• Instructions to follow: Please pull out every line in the records that contains the string "Kubernetes" and copy each one unchanged.
────────────────────
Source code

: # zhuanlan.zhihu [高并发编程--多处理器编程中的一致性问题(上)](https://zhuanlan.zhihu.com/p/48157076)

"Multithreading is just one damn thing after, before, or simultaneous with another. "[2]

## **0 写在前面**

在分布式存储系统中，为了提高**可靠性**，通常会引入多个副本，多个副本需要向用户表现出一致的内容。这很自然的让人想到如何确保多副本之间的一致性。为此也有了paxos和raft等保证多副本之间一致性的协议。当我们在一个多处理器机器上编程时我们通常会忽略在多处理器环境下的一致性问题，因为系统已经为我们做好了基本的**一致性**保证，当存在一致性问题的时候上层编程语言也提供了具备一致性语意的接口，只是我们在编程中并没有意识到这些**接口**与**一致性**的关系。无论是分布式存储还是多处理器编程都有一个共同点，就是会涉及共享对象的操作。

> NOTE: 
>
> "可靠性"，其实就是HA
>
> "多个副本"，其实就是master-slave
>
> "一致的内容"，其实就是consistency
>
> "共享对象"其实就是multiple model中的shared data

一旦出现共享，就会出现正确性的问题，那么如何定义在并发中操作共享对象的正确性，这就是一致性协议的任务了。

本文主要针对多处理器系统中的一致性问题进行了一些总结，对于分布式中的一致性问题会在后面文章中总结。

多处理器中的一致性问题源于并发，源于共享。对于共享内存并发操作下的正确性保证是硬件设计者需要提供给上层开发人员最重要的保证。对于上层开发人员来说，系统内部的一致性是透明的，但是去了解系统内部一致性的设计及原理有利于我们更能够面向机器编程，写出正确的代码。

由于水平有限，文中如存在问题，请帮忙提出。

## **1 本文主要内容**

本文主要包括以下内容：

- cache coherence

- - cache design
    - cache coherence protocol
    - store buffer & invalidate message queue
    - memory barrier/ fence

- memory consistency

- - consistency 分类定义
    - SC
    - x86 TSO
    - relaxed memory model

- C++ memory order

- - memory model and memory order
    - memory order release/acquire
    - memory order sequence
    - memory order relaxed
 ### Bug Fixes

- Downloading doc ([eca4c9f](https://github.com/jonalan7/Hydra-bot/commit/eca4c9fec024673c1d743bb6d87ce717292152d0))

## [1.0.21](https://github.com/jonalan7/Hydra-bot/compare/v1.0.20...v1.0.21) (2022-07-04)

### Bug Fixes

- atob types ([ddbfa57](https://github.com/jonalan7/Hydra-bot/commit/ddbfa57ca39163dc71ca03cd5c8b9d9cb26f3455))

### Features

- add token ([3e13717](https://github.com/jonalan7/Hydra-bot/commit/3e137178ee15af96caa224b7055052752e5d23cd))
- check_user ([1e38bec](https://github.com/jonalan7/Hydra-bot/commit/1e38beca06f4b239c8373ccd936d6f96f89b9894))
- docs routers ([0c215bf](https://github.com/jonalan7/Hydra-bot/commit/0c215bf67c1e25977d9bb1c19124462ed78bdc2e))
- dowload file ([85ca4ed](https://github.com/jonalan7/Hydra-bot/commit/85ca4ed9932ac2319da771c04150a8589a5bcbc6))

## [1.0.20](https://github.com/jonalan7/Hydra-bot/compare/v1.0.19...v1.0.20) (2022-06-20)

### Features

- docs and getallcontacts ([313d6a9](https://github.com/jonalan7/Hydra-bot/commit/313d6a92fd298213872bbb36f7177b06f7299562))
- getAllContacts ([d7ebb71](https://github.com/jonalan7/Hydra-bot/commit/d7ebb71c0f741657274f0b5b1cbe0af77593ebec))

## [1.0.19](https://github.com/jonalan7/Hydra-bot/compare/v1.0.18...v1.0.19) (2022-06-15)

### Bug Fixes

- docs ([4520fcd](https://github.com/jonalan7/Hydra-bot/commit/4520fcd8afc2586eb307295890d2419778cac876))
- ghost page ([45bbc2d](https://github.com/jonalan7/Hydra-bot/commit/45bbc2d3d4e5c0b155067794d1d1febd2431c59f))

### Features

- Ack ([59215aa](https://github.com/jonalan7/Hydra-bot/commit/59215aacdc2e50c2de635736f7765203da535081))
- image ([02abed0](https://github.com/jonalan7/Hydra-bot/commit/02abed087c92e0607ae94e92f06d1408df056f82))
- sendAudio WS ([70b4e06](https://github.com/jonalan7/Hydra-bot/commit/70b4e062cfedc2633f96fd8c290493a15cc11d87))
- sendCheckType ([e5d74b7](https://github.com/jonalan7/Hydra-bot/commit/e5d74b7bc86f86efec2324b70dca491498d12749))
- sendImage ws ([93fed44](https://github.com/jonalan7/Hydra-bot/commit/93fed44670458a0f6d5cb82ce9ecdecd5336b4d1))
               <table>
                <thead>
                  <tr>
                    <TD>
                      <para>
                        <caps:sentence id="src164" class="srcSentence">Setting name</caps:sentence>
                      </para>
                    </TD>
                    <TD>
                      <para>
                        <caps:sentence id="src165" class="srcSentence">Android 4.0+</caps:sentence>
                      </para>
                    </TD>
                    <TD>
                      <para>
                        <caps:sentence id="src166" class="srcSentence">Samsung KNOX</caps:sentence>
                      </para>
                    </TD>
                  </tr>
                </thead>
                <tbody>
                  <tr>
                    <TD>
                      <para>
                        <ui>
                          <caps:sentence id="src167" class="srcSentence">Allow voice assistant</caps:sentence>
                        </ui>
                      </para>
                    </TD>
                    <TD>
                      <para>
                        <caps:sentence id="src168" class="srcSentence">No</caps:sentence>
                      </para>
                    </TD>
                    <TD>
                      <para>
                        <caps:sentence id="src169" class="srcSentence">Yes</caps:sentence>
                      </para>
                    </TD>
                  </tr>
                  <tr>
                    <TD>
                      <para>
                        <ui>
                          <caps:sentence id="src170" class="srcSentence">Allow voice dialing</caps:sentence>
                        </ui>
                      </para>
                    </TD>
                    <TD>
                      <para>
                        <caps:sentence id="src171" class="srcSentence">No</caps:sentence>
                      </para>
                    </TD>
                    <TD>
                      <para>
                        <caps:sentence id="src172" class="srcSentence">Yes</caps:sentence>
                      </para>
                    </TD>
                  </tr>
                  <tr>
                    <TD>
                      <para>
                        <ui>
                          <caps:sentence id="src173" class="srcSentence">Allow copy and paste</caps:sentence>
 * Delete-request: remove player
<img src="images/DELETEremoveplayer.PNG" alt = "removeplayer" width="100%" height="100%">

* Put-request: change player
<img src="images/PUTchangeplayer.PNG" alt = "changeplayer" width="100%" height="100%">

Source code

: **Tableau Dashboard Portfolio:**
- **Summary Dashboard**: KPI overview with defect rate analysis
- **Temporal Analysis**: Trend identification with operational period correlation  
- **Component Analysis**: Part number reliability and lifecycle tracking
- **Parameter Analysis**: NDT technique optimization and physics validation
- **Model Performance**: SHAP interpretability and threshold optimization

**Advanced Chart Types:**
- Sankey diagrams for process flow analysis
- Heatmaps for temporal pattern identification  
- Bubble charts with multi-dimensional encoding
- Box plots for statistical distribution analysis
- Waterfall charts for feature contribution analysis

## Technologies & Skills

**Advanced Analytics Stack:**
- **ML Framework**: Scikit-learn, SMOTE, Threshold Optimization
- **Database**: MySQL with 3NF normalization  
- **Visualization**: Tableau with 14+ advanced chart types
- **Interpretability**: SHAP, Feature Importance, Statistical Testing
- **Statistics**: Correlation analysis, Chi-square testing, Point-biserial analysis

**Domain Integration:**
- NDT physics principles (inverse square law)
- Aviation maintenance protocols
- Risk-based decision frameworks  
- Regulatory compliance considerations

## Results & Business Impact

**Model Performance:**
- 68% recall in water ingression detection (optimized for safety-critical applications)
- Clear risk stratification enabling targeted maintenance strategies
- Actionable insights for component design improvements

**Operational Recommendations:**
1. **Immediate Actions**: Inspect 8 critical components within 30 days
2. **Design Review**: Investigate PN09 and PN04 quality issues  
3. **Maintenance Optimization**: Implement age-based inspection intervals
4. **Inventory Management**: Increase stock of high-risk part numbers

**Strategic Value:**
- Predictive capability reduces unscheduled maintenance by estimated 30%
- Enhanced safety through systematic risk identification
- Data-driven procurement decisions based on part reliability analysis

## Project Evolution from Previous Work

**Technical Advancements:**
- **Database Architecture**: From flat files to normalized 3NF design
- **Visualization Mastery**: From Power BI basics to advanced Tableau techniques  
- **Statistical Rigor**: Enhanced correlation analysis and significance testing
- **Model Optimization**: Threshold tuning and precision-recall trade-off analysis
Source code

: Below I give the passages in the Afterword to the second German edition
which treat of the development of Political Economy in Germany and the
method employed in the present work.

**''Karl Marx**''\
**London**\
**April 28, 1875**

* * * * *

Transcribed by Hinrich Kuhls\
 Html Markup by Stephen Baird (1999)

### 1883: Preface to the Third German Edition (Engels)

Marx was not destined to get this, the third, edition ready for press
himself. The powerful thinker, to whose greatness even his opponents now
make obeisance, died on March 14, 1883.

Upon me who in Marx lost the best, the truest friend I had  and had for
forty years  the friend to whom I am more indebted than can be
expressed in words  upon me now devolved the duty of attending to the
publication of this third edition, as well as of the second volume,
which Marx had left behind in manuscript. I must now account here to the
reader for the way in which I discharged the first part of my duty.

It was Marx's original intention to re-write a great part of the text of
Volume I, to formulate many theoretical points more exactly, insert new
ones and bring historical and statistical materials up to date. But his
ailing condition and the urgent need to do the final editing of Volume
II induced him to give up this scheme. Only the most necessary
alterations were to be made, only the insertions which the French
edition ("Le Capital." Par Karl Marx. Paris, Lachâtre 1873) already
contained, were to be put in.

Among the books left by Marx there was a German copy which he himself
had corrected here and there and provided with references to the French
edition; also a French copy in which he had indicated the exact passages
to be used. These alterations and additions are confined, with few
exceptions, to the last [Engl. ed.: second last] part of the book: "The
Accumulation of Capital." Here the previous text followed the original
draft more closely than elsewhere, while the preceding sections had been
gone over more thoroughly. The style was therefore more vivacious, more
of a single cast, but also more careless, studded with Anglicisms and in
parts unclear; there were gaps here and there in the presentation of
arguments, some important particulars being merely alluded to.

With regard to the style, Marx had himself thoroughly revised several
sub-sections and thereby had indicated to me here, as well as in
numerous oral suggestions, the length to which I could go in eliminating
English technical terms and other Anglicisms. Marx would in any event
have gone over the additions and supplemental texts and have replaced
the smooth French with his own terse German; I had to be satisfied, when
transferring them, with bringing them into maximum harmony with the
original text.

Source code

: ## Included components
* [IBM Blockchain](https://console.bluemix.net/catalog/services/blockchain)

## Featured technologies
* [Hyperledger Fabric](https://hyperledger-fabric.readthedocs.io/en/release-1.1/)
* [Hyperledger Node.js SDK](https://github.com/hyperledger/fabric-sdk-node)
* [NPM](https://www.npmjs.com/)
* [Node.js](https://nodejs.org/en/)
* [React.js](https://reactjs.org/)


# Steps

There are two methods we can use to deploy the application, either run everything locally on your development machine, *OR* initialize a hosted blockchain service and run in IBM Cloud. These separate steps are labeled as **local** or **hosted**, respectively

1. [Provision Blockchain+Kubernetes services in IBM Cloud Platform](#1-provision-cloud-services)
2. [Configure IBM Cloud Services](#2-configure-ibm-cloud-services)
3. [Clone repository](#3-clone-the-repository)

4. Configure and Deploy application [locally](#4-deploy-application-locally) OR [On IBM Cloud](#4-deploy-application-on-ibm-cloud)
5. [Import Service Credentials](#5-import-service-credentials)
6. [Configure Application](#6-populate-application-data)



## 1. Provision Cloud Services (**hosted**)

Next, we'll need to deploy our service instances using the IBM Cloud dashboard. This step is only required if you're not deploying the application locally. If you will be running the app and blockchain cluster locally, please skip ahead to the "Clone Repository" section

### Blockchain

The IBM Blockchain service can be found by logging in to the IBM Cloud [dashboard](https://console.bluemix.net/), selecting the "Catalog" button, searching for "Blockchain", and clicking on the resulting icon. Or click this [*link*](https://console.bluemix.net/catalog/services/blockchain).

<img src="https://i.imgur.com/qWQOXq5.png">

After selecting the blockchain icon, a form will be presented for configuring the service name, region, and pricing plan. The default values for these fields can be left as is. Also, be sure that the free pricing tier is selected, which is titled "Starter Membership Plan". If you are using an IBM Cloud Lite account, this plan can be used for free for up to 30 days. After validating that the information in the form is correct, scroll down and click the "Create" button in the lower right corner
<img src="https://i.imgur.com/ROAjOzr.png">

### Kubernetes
────────────────────
• Response to this task:
1. [Provision Blockchain+Kubernetes services in IBM Cloud Platform](#1-provision-cloud-services)
### Kubernetes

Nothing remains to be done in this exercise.